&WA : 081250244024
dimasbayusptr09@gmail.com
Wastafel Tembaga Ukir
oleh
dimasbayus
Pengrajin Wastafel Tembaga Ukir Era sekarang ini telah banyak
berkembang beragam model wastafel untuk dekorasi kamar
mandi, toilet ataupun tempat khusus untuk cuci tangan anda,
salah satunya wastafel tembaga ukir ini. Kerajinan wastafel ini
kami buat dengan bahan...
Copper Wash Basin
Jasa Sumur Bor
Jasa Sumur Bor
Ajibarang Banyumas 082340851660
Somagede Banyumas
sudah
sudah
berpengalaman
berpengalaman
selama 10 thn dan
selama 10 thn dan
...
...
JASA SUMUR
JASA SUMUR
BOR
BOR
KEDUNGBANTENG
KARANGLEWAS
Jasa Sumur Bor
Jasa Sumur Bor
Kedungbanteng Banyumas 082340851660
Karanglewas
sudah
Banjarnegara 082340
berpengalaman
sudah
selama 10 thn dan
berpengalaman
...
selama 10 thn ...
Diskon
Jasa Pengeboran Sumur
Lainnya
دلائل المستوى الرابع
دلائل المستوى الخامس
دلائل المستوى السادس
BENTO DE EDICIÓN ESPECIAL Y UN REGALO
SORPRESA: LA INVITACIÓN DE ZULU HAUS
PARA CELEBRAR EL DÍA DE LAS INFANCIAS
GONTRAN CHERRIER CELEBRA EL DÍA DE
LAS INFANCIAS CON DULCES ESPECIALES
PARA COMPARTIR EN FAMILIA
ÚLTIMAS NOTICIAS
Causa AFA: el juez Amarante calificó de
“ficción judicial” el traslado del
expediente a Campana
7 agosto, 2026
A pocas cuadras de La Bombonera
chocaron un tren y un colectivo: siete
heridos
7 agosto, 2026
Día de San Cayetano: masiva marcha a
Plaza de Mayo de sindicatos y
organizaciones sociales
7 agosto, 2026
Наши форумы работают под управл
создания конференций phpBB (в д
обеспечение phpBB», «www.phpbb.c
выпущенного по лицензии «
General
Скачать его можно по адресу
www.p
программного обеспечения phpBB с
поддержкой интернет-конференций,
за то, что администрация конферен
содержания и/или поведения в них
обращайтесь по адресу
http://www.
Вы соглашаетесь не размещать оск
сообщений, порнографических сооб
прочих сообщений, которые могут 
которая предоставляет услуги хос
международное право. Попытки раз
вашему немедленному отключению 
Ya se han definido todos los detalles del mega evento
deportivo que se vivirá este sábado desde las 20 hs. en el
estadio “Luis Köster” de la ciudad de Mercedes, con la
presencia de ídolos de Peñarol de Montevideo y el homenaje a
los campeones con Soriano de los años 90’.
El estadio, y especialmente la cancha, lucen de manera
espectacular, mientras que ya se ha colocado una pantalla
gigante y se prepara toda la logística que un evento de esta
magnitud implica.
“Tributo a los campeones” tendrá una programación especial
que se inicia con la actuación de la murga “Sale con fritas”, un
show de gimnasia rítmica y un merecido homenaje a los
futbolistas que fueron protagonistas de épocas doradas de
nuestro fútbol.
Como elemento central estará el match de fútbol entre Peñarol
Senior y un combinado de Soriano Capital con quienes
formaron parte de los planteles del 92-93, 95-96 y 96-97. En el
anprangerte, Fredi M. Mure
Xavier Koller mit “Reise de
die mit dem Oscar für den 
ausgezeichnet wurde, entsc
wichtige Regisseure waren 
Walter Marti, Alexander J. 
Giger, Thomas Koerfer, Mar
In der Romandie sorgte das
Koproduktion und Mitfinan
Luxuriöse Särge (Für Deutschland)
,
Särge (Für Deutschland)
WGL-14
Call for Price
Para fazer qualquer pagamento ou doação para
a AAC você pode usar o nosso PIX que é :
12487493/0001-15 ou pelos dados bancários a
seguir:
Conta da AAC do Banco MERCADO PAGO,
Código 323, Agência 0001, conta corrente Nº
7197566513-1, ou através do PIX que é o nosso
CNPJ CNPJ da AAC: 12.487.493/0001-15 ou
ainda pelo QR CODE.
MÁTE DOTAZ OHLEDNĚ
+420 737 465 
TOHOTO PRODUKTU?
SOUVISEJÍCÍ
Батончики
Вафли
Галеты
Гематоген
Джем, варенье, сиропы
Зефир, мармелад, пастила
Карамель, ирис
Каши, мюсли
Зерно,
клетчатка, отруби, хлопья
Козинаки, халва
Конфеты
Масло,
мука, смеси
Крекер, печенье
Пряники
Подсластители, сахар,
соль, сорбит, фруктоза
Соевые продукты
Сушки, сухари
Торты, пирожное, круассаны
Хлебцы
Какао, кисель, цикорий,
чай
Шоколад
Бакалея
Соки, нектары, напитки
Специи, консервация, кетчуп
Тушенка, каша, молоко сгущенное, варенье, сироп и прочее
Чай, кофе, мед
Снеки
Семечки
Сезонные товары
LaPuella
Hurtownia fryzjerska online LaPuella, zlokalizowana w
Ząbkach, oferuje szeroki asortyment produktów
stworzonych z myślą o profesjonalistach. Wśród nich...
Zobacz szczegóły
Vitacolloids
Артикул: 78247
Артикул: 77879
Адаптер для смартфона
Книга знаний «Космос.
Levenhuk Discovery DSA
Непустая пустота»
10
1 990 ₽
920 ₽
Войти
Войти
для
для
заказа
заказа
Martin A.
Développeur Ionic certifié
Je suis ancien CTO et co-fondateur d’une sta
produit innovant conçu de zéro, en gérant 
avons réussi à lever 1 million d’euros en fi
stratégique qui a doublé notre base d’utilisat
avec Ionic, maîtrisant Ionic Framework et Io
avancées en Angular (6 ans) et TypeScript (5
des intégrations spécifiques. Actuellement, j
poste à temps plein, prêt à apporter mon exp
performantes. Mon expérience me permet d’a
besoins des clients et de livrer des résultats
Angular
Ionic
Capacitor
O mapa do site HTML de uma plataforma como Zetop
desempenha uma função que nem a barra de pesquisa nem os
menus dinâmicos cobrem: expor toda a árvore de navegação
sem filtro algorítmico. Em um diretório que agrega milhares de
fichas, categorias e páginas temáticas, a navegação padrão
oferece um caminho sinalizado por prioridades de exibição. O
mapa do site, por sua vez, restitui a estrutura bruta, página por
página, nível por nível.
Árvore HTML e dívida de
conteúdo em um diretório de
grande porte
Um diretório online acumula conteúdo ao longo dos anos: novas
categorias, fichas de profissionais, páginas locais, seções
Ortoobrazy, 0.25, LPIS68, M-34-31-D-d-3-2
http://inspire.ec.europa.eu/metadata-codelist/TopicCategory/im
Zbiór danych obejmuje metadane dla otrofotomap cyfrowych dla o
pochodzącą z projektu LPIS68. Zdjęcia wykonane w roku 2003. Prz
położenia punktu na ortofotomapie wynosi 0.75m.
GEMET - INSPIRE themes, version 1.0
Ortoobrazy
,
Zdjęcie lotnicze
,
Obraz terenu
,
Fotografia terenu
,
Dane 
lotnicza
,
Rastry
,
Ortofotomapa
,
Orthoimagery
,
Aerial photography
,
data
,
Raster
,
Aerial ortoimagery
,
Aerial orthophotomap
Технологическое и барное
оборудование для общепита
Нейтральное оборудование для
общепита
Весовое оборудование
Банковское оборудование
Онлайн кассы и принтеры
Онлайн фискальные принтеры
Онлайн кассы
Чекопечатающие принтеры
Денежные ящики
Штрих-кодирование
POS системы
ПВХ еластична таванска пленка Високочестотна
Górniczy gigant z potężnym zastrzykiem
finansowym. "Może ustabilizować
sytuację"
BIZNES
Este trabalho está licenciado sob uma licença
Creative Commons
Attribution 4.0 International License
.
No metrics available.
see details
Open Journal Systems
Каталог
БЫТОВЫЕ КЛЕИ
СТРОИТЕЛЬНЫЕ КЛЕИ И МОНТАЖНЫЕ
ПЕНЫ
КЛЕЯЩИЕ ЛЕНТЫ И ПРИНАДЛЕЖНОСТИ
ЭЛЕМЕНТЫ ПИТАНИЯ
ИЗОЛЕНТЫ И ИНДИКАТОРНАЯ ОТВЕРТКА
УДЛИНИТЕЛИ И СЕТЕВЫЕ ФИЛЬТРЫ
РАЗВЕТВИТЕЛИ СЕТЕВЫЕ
==================================================
## [Exercise objective]
From the records above, copy each line in which the string "toda" occurs.

## [Exercise solution]
gigante y se prepara toda la logística que un evento de esta
menus dinâmicos cobrem: expor toda a árvore de navegação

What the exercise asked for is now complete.